DOKUMEN SUMBER
Ternyata mitranya, Hassan Izzat, licik. Anwar jadi muak. Ia meninggalkan bisnis untuk menjadi tentara lagi. Saat itu teman-temannya sudah menjadi letkol. Anwar harus mulai dari kapten, walaupun tak lama kemudian ia menjadi letkol.
Ia akrab lagi dengan Gamal Abdel Nasser dan Abdel Hakim Amer. Karena Anwar diamat-amati terus, Nasser memintanya agar jangan kentara ikut politik dulu. Pada masa itu organisasi mereka, Perwira Merdeka, sudah kuat.
Anwar tidak setuju revolusi berbentuk pembunuhan politik secara besar-besaran. Rencananya mereka akan mengulingkan raja tahun 1955. Namun, bulan Juli 1952 wartawan teman Nasser memberi bisikan bahwa raja akan mengangkat Mayjen Hussein Sirry Amer menjadi menteri peperangan.
"Habislah kami kalau ia menjadi menteri, sebab ia tahu betul para pemimpin Perwira Merdeka. Jadi kami mengajukan revolusi pada bulan Juli itu juga. Mimpi saya selama bertahun-tahun menjadi kenyataan. Menjelang dinihari tanggal 23 Juli saya mengumumkan di radio kelahiran Revolusi Mesir. Raja Farouk bersedia meninggalkan Mesir."
"Tapi kami belum berpengalaman dan belum siap memerintah. Tak lama kemudian Persaudaraan Muslim menyatakan perang terhadap Dewan Pimpinan Revolusioner. Saya merasa sedih. Saya pun tidak cocok dengan Jenderal Naguib yang kini memimpin Mesir."
Hampir saja Anwar mengajak Jihan pindah ke Libanon. Sebelum keburu pergi, Nasser menjadi presiden berkat plebisit tahun 1956. Dewan Pimpinan Revolusioner yang tadinya dicintai, lalu dibenci, kini dibubarkan. Sementara itu baik AS maupun US menolak memberi senjata kepada Mesir.
PM Chou En-lai dari RRC membantu Mesir dalam Konferensi Asia-Afrika yang dilaksanakan di Bandung, sehingga US mau juga mempersenjatai Mesir. "Nasser secara emosional memutuskan hubungan dengan AS, Eropa Barat, Arab dan Iran, sehingga teman kami tinggal Rusia."
Nasser, pemimpin yang penuh kharisma itu, meninggal pada bulan September 1970. Sadat yang sudah menjadi wapres, terpilih menggantikannya cuma sekadar pemimpin transisi, sebab selama ini ia tidak terlalu menonjol. Mereka keliru.

DATA TERSEDIA
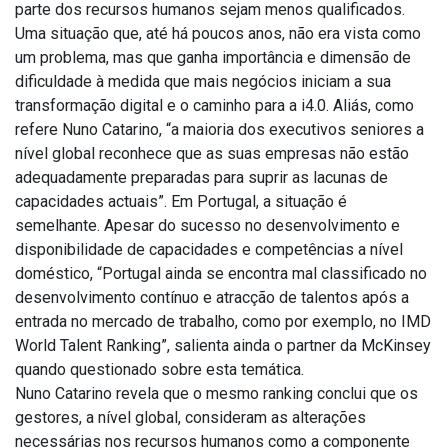
parte dos recursos humanos sejam menos qualificados.
Uma situação que, até há poucos anos, não era vista como
um problema, mas que ganha importância e dimensão de
dificuldade à medida que mais negócios iniciam a sua
transformação digital e o caminho para a i4.0. Aliás, como
refere Nuno Catarino, “a maioria dos executivos seniores a
nível global reconhece que as suas empresas não estão
adequadamente preparadas para suprir as lacunas de
capacidades actuais”. Em Portugal, a situação é
semelhante. Apesar do sucesso no desenvolvimento e
disponibilidade de capacidades e competências a nível
doméstico, “Portugal ainda se encontra mal classificado no
desenvolvimento contínuo e atracção de talentos após a
entrada no mercado de trabalho, como por exemplo, no IMD
World Talent Ranking”, salienta ainda o partner da McKinsey
quando questionado sobre esta temática.
Nuno Catarino revela que o mesmo ranking conclui que os
gestores, a nível global, consideram as alterações
necessárias nos recursos humanos como a componente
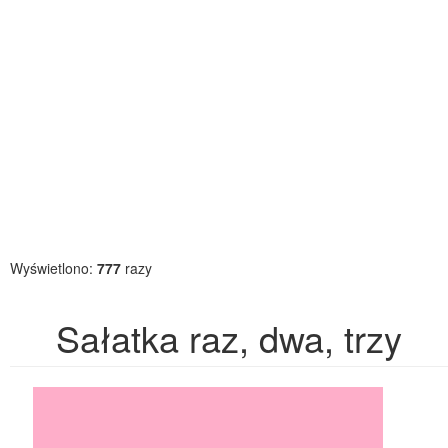
Wyświetlono:
777
razy
Sałatka raz, dwa, trzy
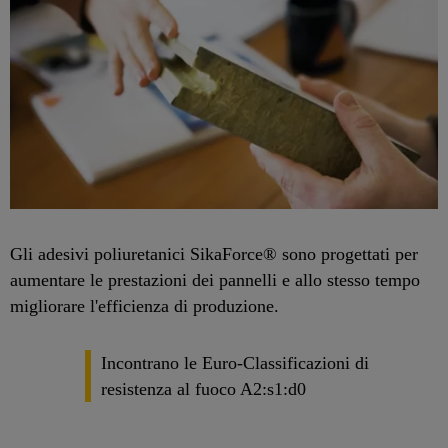
Gli adesivi poliuretanici SikaForce® sono progettati per
aumentare le prestazioni dei pannelli e allo stesso tempo
migliorare l'efficienza di produzione.
Incontrano le Euro-Classificazioni di
resistenza al fuoco A2:s1:d0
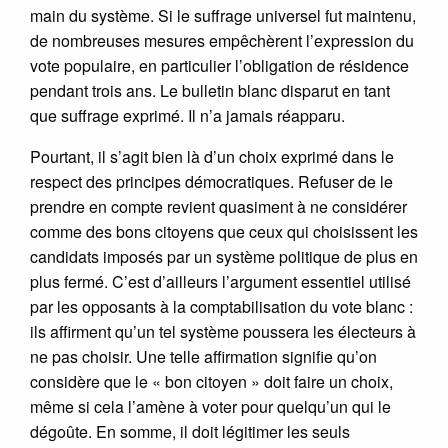
main du système. Si le suffrage universel fut maintenu,
de nombreuses mesures empêchèrent l’expression du
vote populaire, en particulier l’obligation de résidence
pendant trois ans. Le bulletin blanc disparut en tant
que suffrage exprimé. Il n’a jamais réapparu.
Pourtant, il s’agit bien là d’un choix exprimé dans le
respect des principes démocratiques. Refuser de le
prendre en compte revient quasiment à ne considérer
comme des bons citoyens que ceux qui choisissent les
candidats imposés par un système politique de plus en
plus fermé. C’est d’ailleurs l’argument essentiel utilisé
par les opposants à la comptabilisation du vote blanc :
ils affirment qu’un tel système poussera les électeurs à
ne pas choisir. Une telle affirmation signifie qu’on
considère que le « bon citoyen » doit faire un choix,
même si cela l’amène à voter pour quelqu’un qui le
dégoûte. En somme, il doit légitimer les seuls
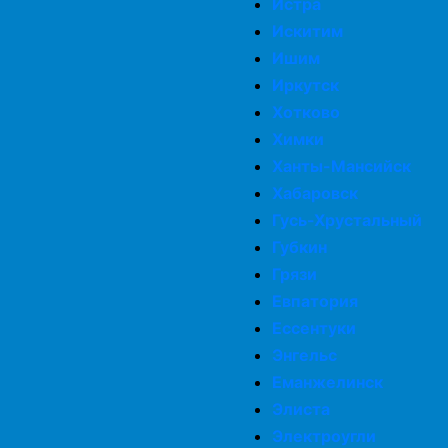
Истра
Искитим
Ишим
Иркутск
Хотково
Химки
Ханты-Мансийск
Хабаровск
Гусь-Хрустальный
Губкин
Грязи
Евпатория
Ессентуки
Энгельс
Еманжелинск
Элиста
Электроугли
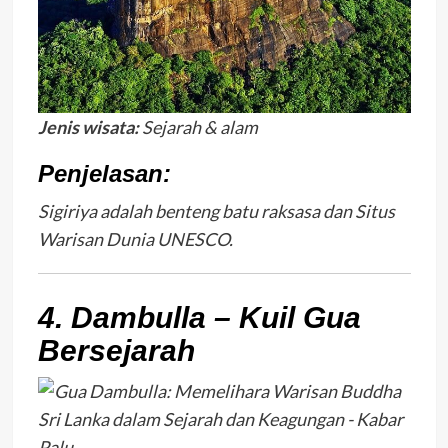
Jenis wisata:
Sejarah & alam
Penjelasan:
Sigiriya adalah benteng batu raksasa dan Situs
Warisan Dunia UNESCO.
4. Dambulla – Kuil Gua
Bersejarah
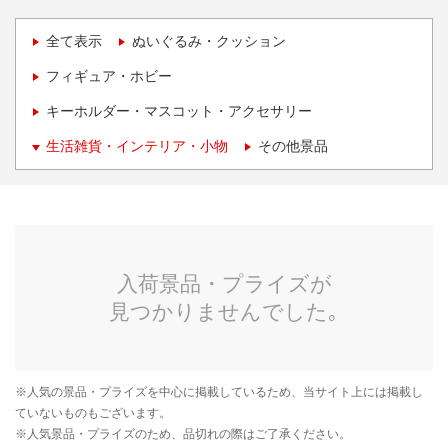
全て表示
ぬいぐるみ・クッション
フィギュア・ホビー
キーホルダー・マスコット・アクセサリー
生活雑貨・インテリア・小物
その他景品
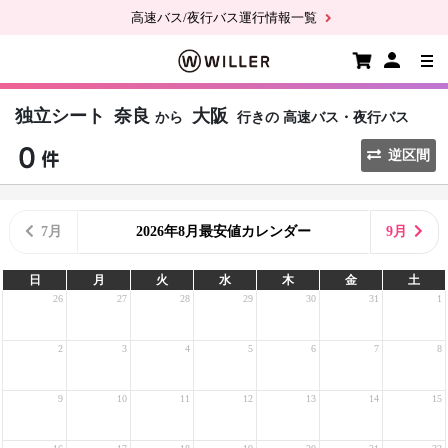
高速バス/夜行バス運行情報一覧
独立シート
奈良
大阪
から
行きの
高速バス・夜行バス
逆区間
7月
2026年8月最安値カレンダー
9月
日
月
火
水
木
金
土
26
27
28
29
30
31
1
2
3
4
5
6
7
8
9
10
11
12
13
14
15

KEGIATAN 1
Tuliskan semua angka tahun yang muncul di dokumen sumber, sesuai urutan kemunculannya.
KEGIATAN 2
Hitung baris dalam entri yang mengandung kata "como". Jawab dengan angkanya saja.

JAWABAN TERTULIS 1
1955, 1952, 1956, 1970

JAWABAN TERTULIS 2
4